Find the line containing "right hip: (252, 199)" in the records below. Copy exactly that line and each one after it, ending at the line containing "right eye: (143, 83)", and nothing more.
□ □ □ □ □
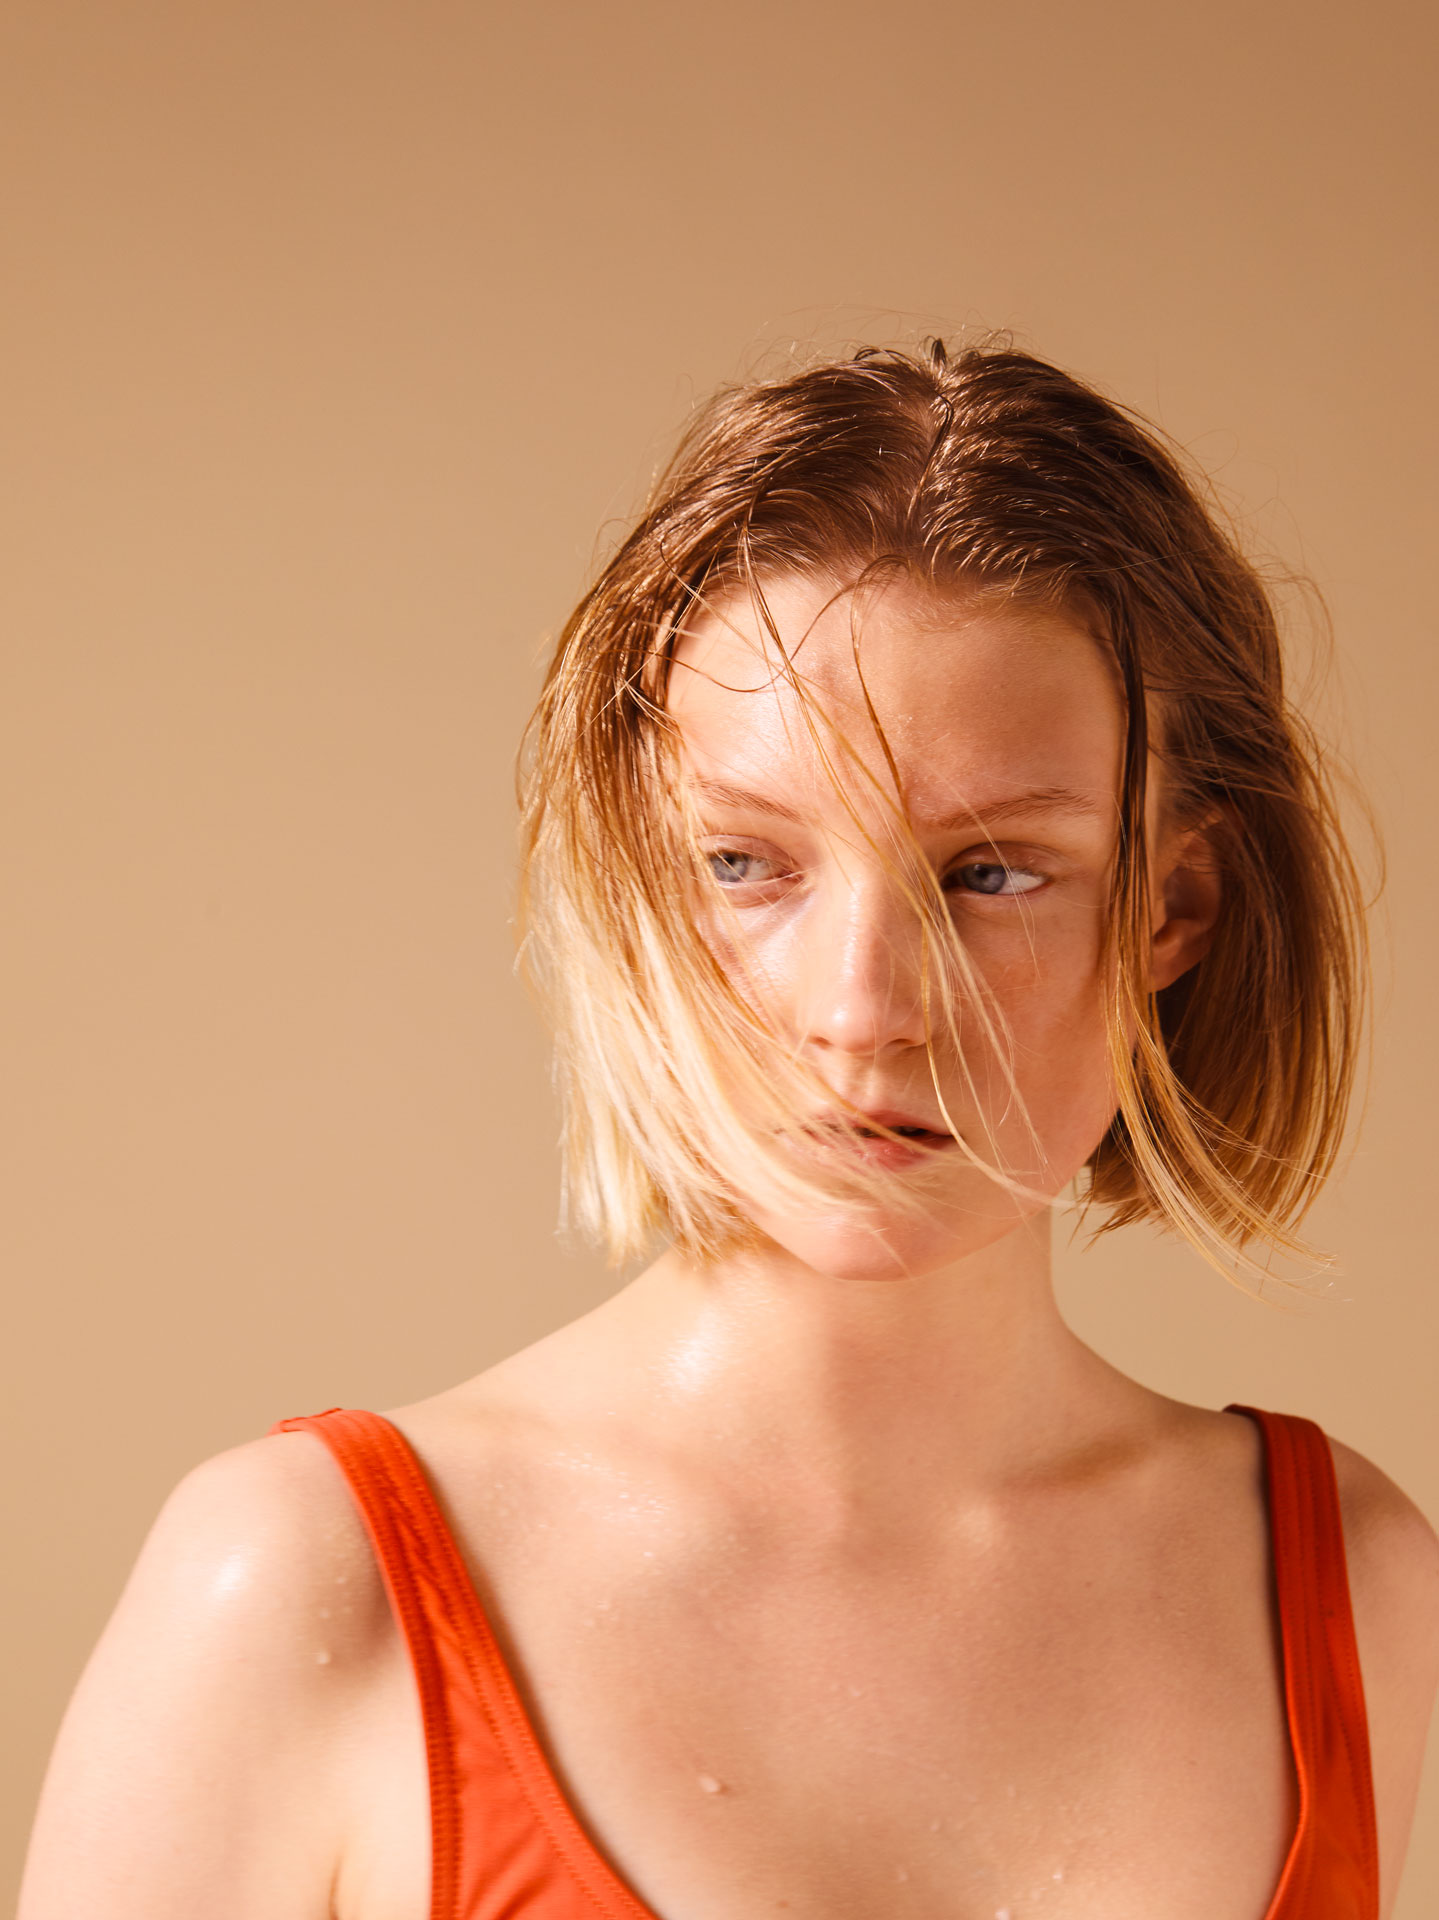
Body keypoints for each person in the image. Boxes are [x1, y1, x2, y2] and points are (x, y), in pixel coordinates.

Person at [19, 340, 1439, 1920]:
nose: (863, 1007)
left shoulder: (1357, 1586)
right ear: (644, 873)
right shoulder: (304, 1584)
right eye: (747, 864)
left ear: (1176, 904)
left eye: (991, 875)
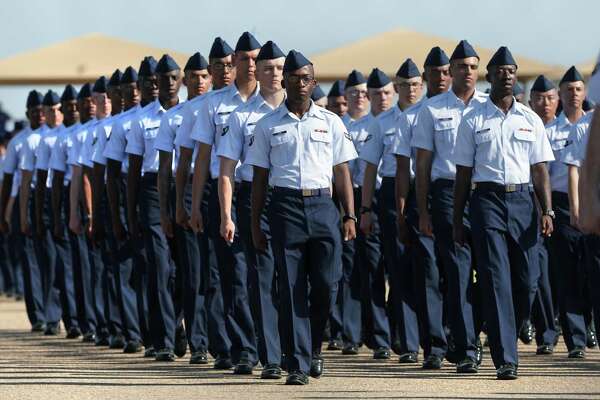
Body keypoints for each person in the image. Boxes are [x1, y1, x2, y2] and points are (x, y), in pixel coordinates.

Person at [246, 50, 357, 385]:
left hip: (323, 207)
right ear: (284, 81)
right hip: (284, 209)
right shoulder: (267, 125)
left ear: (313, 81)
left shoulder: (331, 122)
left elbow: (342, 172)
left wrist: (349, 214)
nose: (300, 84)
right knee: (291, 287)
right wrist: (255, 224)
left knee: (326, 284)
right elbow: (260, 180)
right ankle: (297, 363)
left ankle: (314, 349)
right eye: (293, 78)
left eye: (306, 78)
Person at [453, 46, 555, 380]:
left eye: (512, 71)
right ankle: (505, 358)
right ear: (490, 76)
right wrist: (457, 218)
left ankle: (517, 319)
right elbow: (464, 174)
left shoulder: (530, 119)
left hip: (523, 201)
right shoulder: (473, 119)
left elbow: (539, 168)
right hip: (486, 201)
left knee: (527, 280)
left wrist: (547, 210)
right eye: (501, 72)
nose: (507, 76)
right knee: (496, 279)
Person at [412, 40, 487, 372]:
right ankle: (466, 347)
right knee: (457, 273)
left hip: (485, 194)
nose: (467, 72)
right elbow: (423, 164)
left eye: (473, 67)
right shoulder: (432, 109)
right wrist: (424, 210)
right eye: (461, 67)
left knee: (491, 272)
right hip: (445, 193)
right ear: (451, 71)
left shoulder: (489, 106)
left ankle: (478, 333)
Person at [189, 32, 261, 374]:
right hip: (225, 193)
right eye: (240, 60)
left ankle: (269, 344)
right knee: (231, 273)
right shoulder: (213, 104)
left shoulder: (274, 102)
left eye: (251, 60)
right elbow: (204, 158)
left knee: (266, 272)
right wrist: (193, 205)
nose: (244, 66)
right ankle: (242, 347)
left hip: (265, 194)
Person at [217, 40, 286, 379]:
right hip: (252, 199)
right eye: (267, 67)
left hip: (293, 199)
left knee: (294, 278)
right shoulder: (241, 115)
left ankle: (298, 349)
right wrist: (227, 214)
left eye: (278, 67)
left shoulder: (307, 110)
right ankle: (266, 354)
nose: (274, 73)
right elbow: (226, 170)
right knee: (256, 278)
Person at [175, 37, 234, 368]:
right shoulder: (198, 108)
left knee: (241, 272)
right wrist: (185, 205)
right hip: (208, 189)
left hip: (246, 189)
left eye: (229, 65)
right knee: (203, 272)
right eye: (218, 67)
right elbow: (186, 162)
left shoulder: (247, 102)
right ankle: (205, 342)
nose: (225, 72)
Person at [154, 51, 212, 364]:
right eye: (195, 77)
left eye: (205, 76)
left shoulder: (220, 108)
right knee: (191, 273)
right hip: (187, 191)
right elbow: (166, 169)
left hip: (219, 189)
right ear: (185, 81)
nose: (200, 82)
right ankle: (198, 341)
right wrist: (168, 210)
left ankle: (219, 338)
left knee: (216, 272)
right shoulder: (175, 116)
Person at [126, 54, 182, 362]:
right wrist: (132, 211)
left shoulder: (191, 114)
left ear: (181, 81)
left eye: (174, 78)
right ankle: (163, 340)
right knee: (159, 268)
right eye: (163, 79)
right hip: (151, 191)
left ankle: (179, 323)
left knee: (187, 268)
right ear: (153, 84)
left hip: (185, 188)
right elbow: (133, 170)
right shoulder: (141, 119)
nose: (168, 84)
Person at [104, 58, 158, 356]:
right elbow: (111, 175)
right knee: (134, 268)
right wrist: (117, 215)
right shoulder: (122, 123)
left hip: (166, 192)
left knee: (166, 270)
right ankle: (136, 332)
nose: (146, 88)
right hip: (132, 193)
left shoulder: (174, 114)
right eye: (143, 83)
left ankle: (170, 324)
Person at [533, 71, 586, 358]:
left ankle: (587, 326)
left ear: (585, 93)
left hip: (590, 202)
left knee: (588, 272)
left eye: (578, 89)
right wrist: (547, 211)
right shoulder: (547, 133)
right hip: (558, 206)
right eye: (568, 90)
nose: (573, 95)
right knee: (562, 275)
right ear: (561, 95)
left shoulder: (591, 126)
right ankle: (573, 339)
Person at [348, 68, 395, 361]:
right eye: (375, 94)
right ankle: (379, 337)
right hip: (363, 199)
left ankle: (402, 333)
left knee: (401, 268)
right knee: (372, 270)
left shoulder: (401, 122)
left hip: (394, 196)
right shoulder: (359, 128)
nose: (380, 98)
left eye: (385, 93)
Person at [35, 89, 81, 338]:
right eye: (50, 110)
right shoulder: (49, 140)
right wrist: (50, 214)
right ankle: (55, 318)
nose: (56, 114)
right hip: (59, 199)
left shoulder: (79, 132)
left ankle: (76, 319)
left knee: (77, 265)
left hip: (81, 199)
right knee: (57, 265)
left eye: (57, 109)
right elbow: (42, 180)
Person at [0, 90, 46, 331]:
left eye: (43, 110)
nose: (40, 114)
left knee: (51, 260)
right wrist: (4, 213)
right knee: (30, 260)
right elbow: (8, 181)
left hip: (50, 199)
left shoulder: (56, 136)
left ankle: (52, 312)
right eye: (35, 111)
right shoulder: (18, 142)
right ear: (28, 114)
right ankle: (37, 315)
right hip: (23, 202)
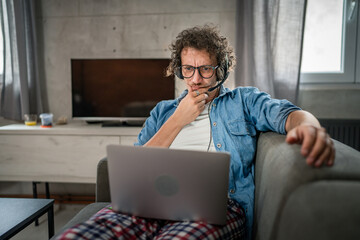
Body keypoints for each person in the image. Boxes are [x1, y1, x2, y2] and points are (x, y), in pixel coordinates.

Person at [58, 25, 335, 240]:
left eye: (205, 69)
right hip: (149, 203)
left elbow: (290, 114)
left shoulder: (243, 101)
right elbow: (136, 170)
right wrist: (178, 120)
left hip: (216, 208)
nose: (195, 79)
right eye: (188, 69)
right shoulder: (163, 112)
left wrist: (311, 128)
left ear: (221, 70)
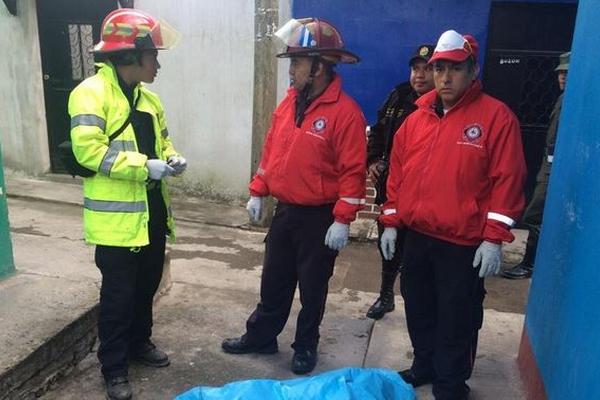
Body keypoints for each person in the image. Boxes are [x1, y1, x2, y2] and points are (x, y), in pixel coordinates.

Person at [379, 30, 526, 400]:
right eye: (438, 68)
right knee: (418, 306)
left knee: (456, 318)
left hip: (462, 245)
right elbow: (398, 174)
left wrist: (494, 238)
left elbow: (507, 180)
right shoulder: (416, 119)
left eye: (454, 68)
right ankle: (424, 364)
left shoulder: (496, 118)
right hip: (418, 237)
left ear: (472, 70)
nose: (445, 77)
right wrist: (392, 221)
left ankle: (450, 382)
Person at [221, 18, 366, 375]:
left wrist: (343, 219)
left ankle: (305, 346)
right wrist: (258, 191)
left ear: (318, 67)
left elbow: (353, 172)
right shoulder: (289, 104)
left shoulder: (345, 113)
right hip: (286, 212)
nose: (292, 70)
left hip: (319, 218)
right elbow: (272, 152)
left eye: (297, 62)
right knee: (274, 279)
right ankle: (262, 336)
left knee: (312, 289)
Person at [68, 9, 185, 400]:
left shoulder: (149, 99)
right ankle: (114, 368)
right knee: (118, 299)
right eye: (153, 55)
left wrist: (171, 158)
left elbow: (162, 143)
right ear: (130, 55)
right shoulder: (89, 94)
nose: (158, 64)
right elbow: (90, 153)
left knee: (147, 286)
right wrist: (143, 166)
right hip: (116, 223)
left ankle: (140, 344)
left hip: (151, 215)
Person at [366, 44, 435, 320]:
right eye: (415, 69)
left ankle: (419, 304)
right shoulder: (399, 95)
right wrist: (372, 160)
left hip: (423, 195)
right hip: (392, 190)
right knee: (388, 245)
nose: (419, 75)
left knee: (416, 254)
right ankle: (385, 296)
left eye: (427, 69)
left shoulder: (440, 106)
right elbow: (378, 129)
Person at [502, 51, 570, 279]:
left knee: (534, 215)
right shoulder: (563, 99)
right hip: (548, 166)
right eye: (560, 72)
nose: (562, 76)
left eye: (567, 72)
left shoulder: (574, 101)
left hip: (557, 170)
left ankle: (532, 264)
□ □ □ □ □
Exercise result ▸
right hip: (252, 199)
right eye: (267, 67)
left hip: (293, 199)
left knee: (294, 278)
right shoulder: (241, 115)
left ankle: (298, 349)
right wrist: (227, 214)
left eye: (278, 67)
left shoulder: (307, 110)
right ankle: (266, 354)
nose: (274, 73)
right elbow: (226, 170)
right knee: (256, 278)
Person at [175, 37, 234, 368]:
right shoulder: (198, 108)
left knee: (241, 272)
right wrist: (185, 205)
right hip: (208, 189)
left hip: (246, 189)
left eye: (229, 65)
right knee: (203, 272)
right eye: (218, 67)
right elbow: (186, 162)
left shoulder: (247, 102)
right ankle: (205, 342)
nose: (225, 72)
Person at [154, 51, 212, 364]:
right eye: (195, 77)
left eye: (205, 76)
left shoulder: (220, 108)
right knee: (191, 273)
right hip: (187, 191)
right elbow: (166, 169)
left hip: (219, 189)
right ear: (185, 81)
nose: (200, 82)
right ankle: (198, 341)
right wrist: (168, 210)
left ankle: (219, 338)
left knee: (216, 272)
right shoulder: (175, 116)
Person at [126, 54, 182, 362]:
right wrist: (132, 211)
left shoulder: (191, 114)
left ear: (181, 81)
left eye: (174, 78)
right ankle: (163, 340)
right knee: (159, 268)
right eye: (163, 79)
right hip: (151, 191)
left ankle: (179, 323)
left knee: (187, 268)
right ear: (153, 84)
left hip: (185, 188)
right elbow: (133, 170)
right shoulder: (141, 119)
nose: (168, 84)
Person at [104, 58, 158, 356]:
right elbow: (111, 175)
right knee: (134, 268)
right wrist: (117, 215)
right shoulder: (122, 123)
left hip: (166, 192)
left knee: (166, 270)
right ankle: (136, 332)
nose: (146, 88)
right hip: (132, 193)
left shoulder: (174, 114)
right eye: (143, 83)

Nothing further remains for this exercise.